By default, uv loads certificates from the bundled webpki-roots crate. The webpki-roots are a reliable set of trust roots from Mozilla, and including them in uv improves portability and performance (especially on macOS, where reading the system trust store incurs a significant delay).

However, in some cases, you may want to use the platform's native certificate store, especially if you're relying on a corporate trust root (e.g., for a mandatory proxy) that's included in your system's certificate store. To instruct uv to use the system's trust store, run uv with the --native-tls command-line flag, or set the UV_NATIVE_TLS environment variable to true.

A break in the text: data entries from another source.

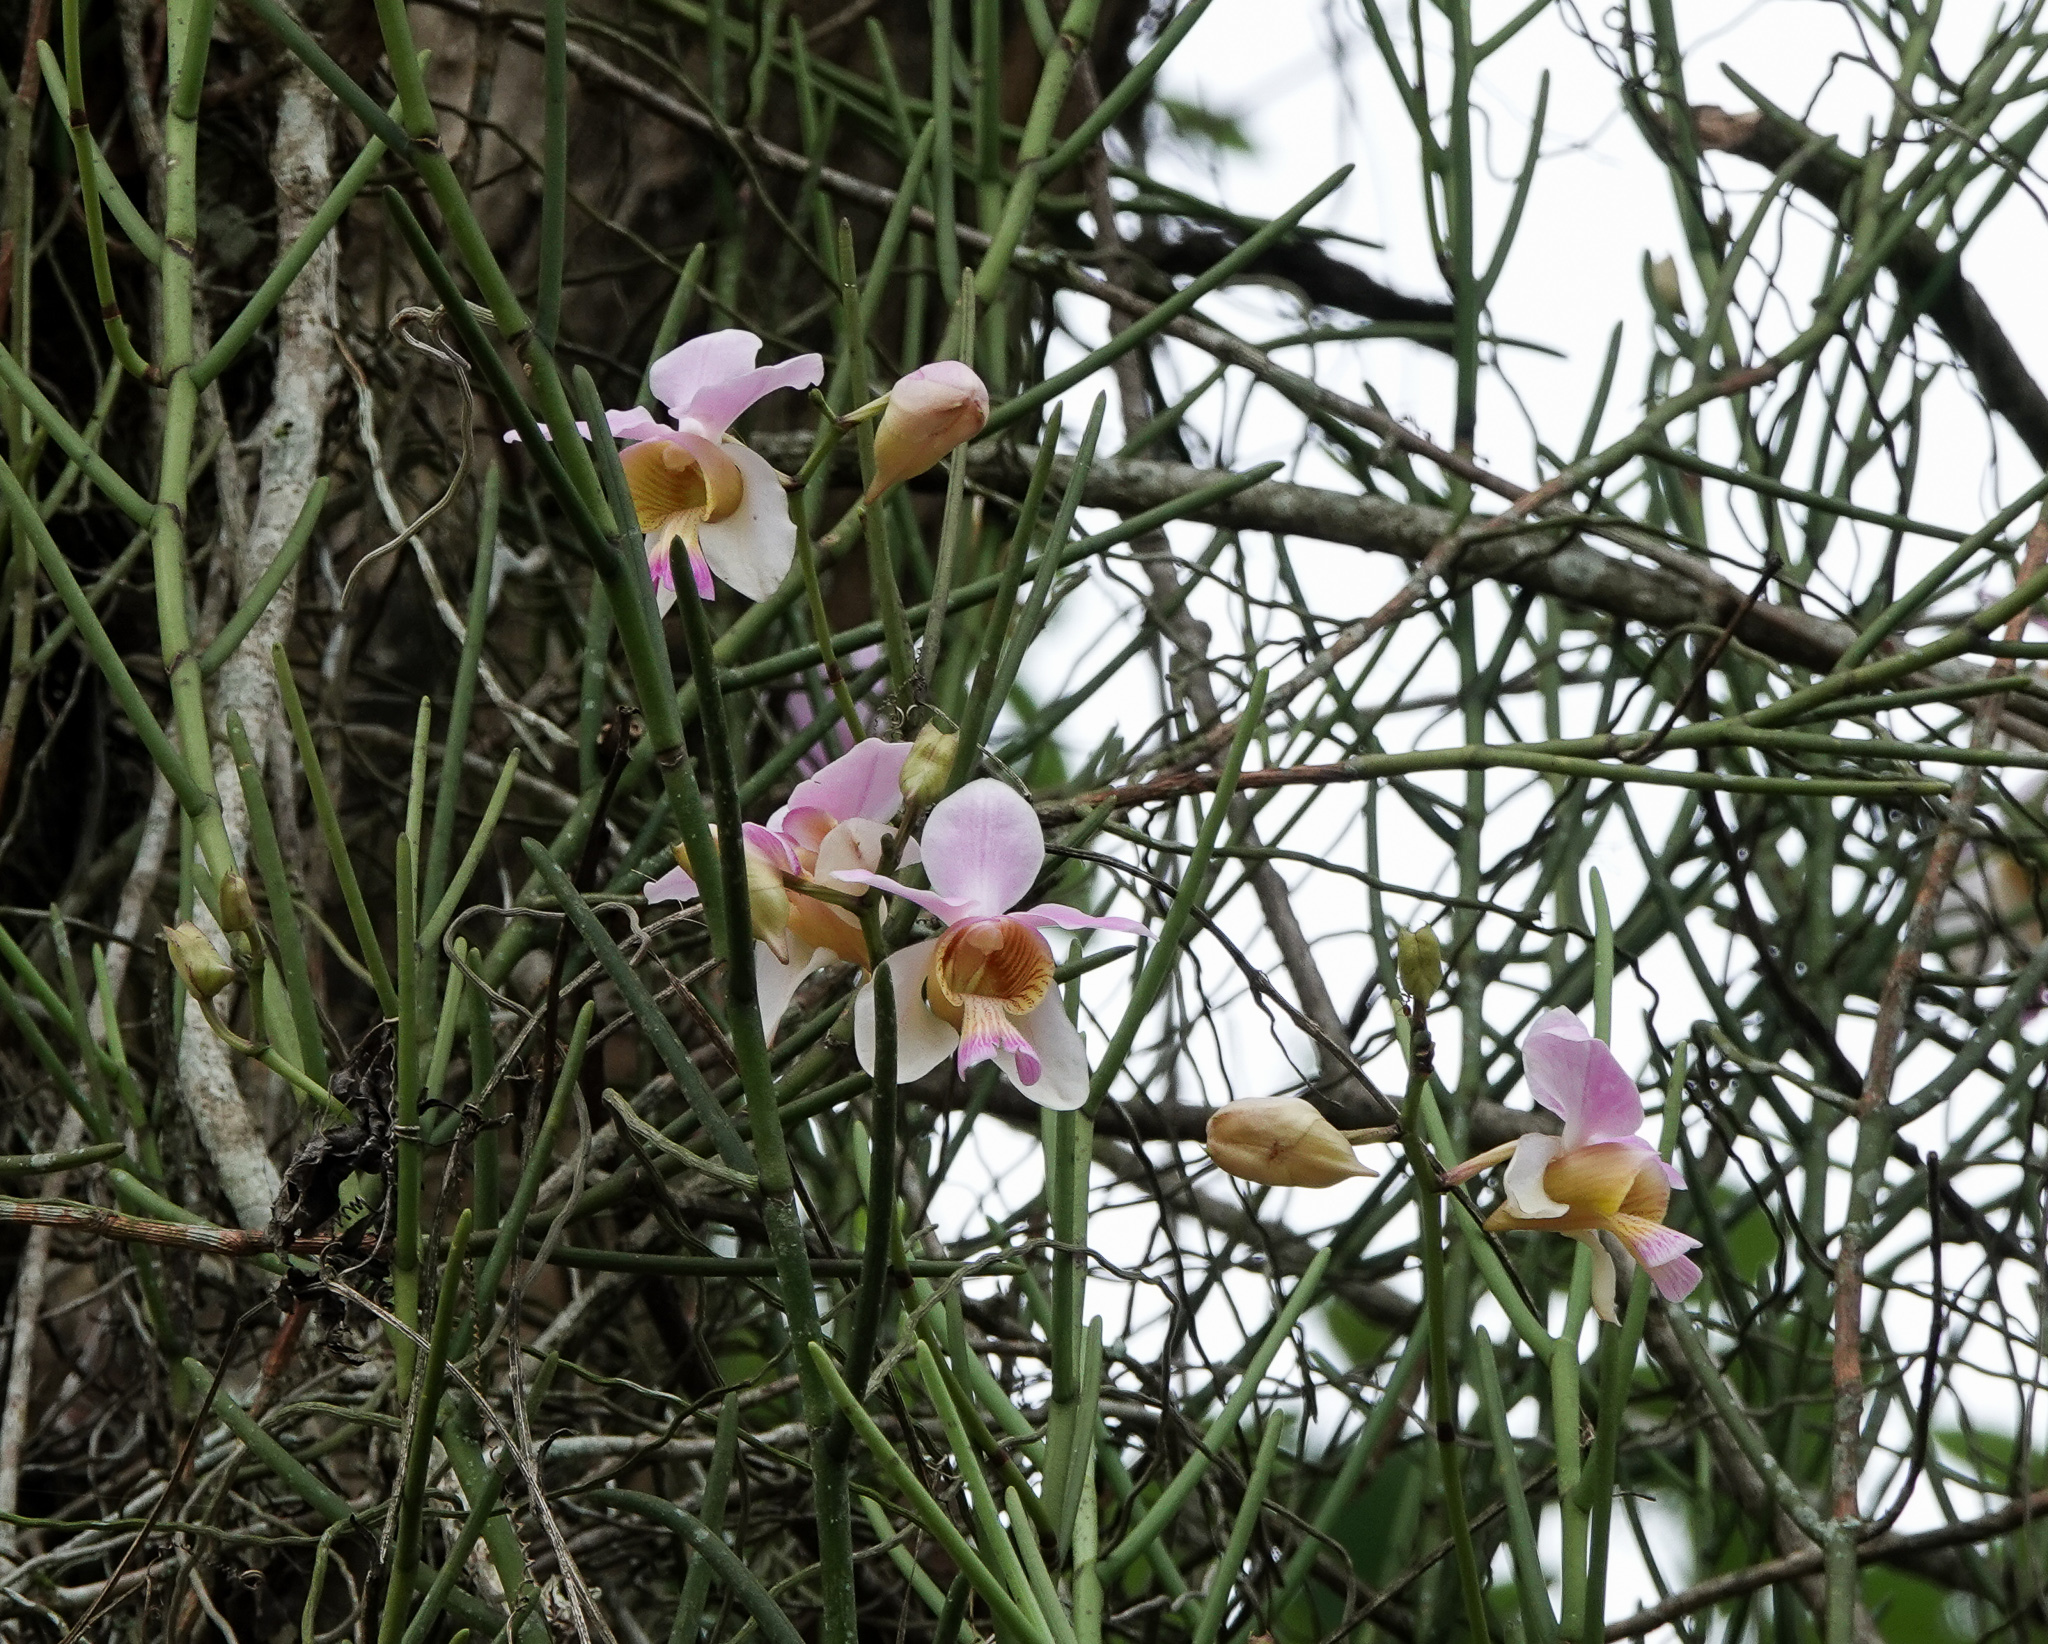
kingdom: Plantae
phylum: Tracheophyta
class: Liliopsida
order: Asparagales
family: Orchidaceae
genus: Papilionanthe
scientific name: Papilionanthe teres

If a direct path to the certificate is required (e.g., in CI), set the SSL_CERT_FILE environment variable to the path of the certificate bundle, to instruct uv to use that file instead of the system's trust store.

If client certificate authentication (mTLS) is desired, set the SSL_CLIENT_CERT environment variable to the path of the PEM formatted file containing the certificate followed by the private key.

Finally, if you're using a setup in which you want to trust a self-signed certificate or otherwise disable certificate verification, you can instruct uv to allow insecure connections to dedicated hosts via the allow-insecure-host configuration option. For example, adding the following to pyproject.toml will allow insecure connections to example.com:

[tool.uv]
allow-insecure-host = ["example.com"]

allow-insecure-host expects to receive a hostname (e.g., localhost) or hostname-port pair (e.g., localhost:8080), and is only applicable to HTTPS connections, as HTTP connections are inherently insecure.

Use allow-insecure-host with caution and only in trusted environments, as it can expose you to security risks due to the lack of certificate verification.

Hugging Face support

uv supports automatic authentication for the Hugging Face Hub. Specifically, if the HF_TOKEN environment variable is set, uv will propagate it to requests to huggingface.co.

This is particularly useful for accessing private scripts in Hugging Face Datasets. For example, you can run the following command to execute the script main.py script from a private dataset:

$ HF_TOKEN=hf_... uv run https://huggingface.co/datasets/<user>/<name>/resolve/<branch>/main.py

You can disable automatic Hugging Face authentication by setting the UV_NO_HF_TOKEN=1 environment variable.